##### The records #####

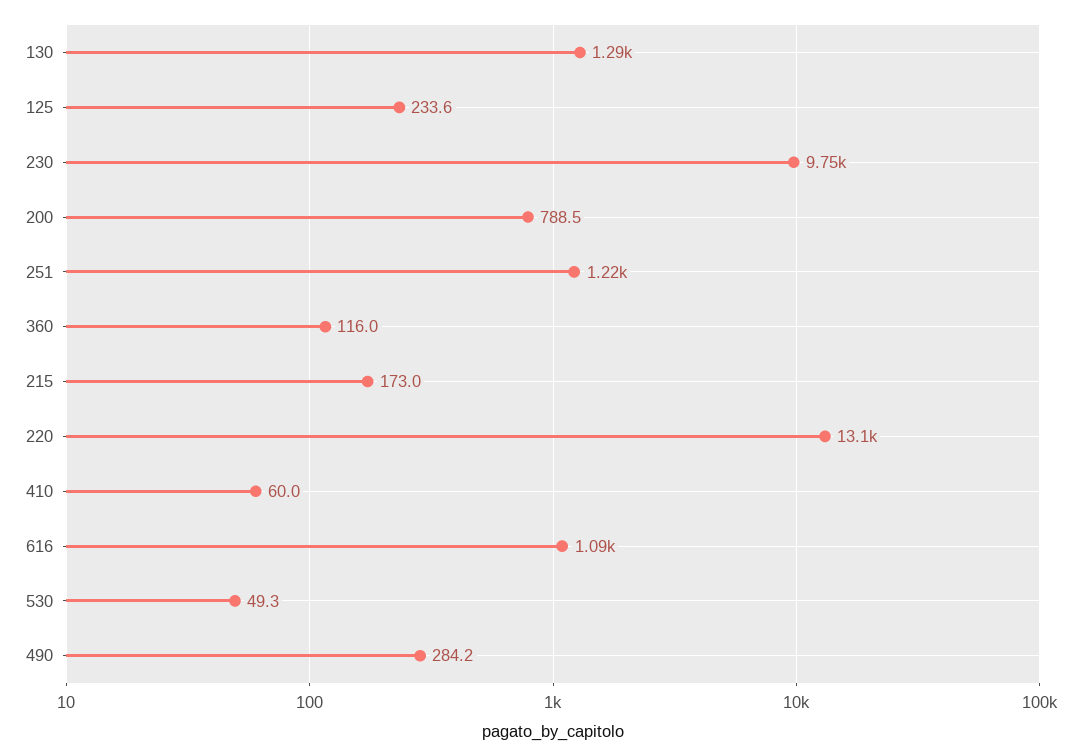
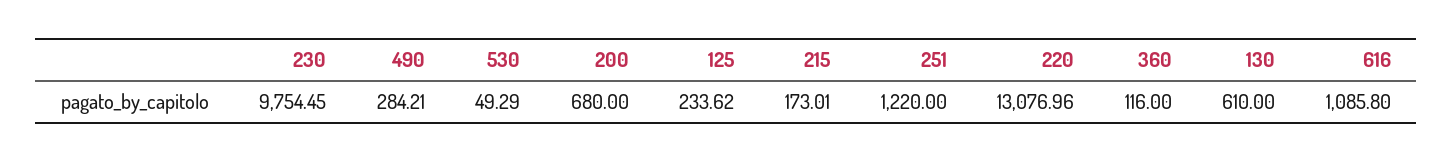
  {
-   "130": 1290,
+   "130": 610,
    "125": 233.62,
    "230": 9754.45,
-   "200": 788.5,
+   "200": 680,
    "251": 1220,
    "360": 116,
    "215": 173.01,
    "220": 13076.96,
-   "410": 60,
    "616": 1085.8,
    "530": 49.29,
    "490": 284.21
  }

#####

◆ Problem description: All entries above must be repeated exactly; pictures are to be left out.

◆ Solution below:
  {
-   "130": 1290,
+   "130": 610,
    "125": 233.62,
    "230": 9754.45,
-   "200": 788.5,
+   "200": 680,
    "251": 1220,
    "360": 116,
    "215": 173.01,
    "220": 13076.96,
-   "410": 60,
    "616": 1085.8,
    "530": 49.29,
    "490": 284.21
  }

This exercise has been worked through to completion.